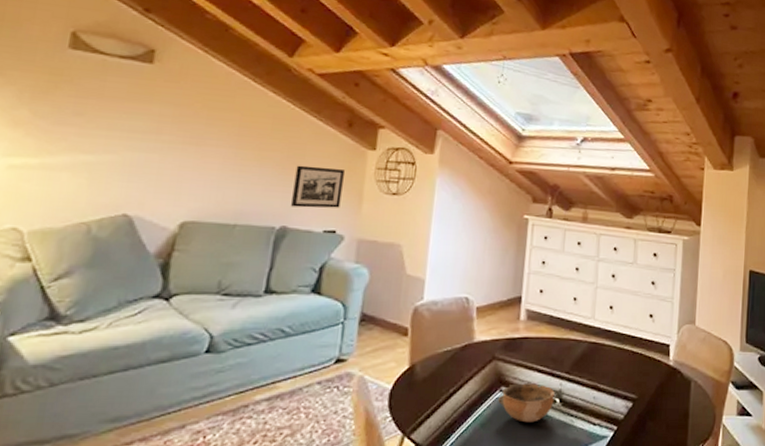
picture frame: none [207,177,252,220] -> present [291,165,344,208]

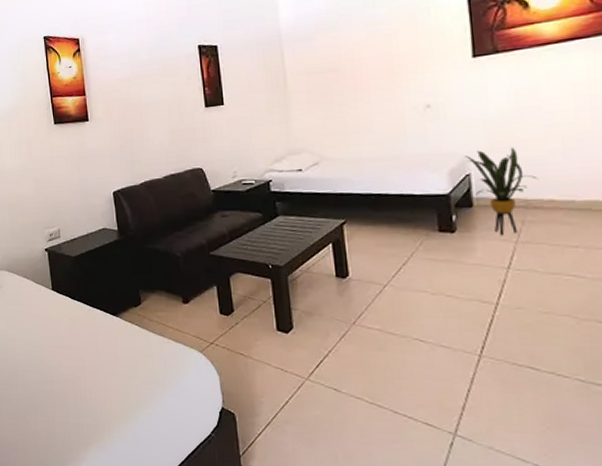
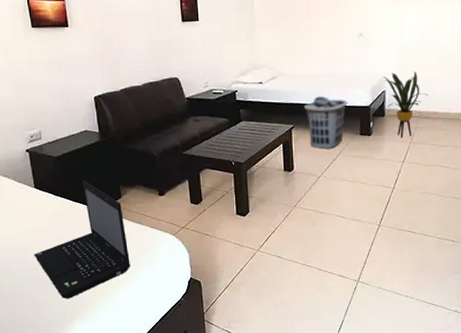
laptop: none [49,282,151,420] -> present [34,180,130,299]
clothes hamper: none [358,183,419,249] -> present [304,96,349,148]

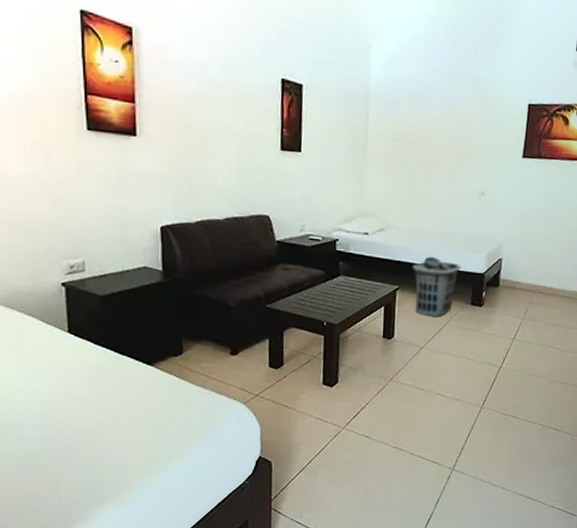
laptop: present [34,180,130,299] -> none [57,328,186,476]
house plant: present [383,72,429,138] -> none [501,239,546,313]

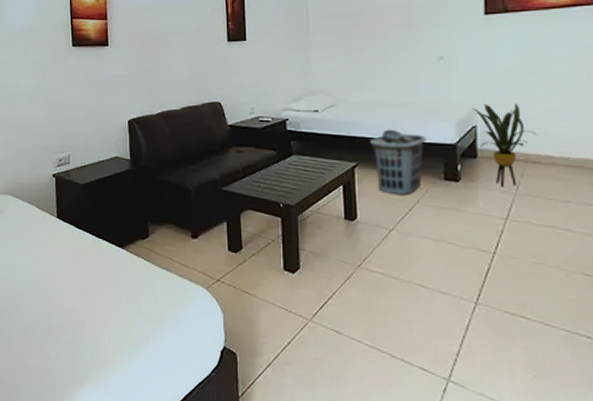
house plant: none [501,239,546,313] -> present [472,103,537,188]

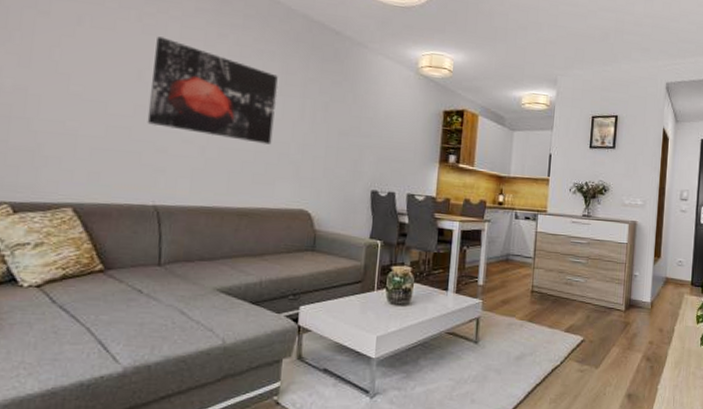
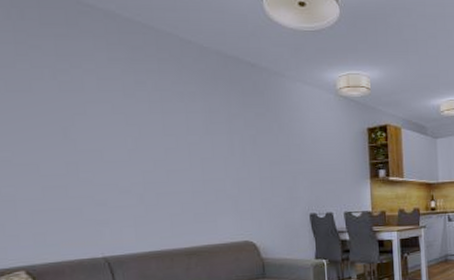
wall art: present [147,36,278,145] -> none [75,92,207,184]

_Task to complete:_ If a line falls between the one containing "house plant: none" and the last line of the records above, inclusive, restate it exactly; leave out the pictures and everything else.

_Task result:_
house plant: none [501,239,546,313] -> present [472,103,537,188]

wall art: present [147,36,278,145] -> none [75,92,207,184]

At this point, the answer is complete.